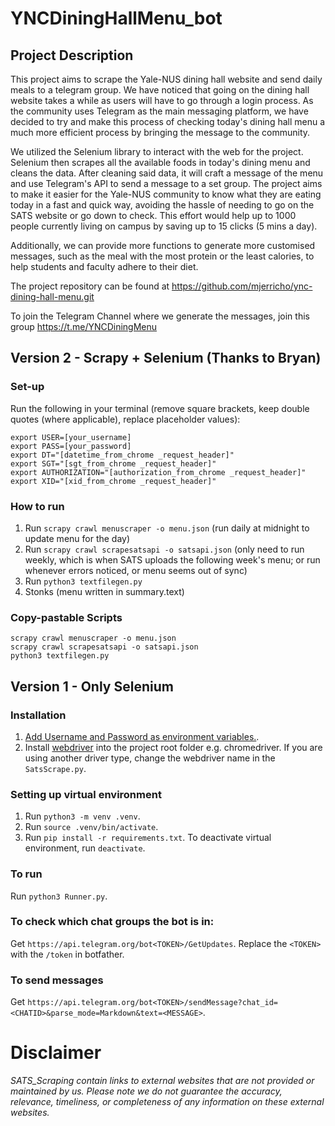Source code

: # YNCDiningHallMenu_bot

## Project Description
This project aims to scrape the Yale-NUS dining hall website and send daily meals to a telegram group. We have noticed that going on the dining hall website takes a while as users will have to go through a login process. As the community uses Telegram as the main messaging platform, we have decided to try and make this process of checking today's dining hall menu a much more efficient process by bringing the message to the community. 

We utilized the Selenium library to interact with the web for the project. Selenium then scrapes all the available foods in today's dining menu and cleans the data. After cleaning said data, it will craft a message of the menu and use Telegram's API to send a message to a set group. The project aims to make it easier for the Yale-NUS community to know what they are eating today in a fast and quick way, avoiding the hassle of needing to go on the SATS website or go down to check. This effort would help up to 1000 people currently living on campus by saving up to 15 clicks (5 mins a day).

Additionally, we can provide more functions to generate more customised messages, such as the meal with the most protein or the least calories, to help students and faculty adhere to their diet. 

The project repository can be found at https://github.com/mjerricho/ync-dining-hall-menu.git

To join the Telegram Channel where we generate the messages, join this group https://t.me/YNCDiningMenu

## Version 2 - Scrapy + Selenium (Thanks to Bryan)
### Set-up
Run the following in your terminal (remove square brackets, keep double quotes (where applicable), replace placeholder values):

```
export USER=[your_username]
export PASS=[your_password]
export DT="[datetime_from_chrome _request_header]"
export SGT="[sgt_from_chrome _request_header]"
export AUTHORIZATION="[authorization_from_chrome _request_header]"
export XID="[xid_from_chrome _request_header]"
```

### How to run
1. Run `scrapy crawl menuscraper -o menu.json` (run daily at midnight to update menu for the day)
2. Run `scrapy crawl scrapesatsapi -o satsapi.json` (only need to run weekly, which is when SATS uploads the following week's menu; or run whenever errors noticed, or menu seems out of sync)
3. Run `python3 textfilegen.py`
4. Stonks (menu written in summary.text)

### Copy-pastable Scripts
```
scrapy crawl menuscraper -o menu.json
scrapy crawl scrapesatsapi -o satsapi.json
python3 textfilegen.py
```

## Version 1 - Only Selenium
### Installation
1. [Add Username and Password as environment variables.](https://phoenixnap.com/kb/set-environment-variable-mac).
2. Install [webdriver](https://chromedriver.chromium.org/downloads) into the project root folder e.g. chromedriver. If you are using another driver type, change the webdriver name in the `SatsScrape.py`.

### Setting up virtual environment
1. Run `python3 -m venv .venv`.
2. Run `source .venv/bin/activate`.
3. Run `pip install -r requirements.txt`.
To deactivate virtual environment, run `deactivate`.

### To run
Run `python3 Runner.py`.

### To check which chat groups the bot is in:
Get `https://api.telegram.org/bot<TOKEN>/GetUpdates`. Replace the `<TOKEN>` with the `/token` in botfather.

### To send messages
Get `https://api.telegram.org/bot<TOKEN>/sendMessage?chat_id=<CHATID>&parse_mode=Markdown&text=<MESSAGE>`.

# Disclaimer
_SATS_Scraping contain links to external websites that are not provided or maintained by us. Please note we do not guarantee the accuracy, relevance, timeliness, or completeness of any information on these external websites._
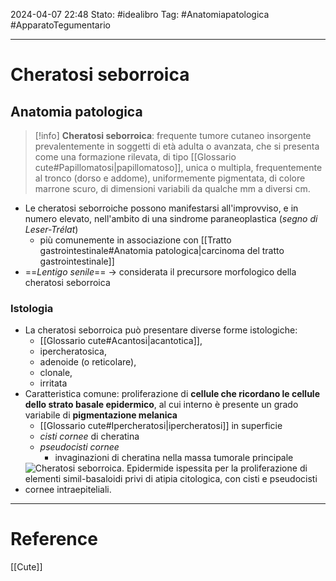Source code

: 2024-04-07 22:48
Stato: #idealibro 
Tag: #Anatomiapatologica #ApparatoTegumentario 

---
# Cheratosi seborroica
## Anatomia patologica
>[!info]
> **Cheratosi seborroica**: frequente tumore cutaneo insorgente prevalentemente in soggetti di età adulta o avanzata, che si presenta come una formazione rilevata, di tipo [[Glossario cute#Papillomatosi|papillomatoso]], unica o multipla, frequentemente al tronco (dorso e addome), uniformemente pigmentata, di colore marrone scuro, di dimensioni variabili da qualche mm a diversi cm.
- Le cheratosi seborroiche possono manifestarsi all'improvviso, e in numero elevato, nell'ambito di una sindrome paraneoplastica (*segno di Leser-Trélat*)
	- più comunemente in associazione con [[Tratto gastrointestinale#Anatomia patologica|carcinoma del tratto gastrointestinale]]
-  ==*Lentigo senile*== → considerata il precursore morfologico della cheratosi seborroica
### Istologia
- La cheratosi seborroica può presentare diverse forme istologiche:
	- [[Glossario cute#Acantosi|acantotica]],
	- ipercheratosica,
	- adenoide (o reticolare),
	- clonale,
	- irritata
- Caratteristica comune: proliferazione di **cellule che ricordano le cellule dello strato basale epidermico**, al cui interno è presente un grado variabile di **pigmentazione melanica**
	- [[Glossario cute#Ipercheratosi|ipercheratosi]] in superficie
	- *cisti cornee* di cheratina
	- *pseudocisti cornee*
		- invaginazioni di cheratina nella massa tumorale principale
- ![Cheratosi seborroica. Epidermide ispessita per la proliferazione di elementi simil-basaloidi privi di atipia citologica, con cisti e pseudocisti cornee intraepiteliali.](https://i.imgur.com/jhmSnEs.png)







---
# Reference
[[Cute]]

TASK BRIEF: Go through the records and gather the lines that hold "pseudocisti".

RESULT:
	- *pseudocisti cornee*
- ![Cheratosi seborroica. Epidermide ispessita per la proliferazione di elementi simil-basaloidi privi di atipia citologica, con cisti e pseudocisti cornee intraepiteliali.](https://i.imgur.com/jhmSnEs.png)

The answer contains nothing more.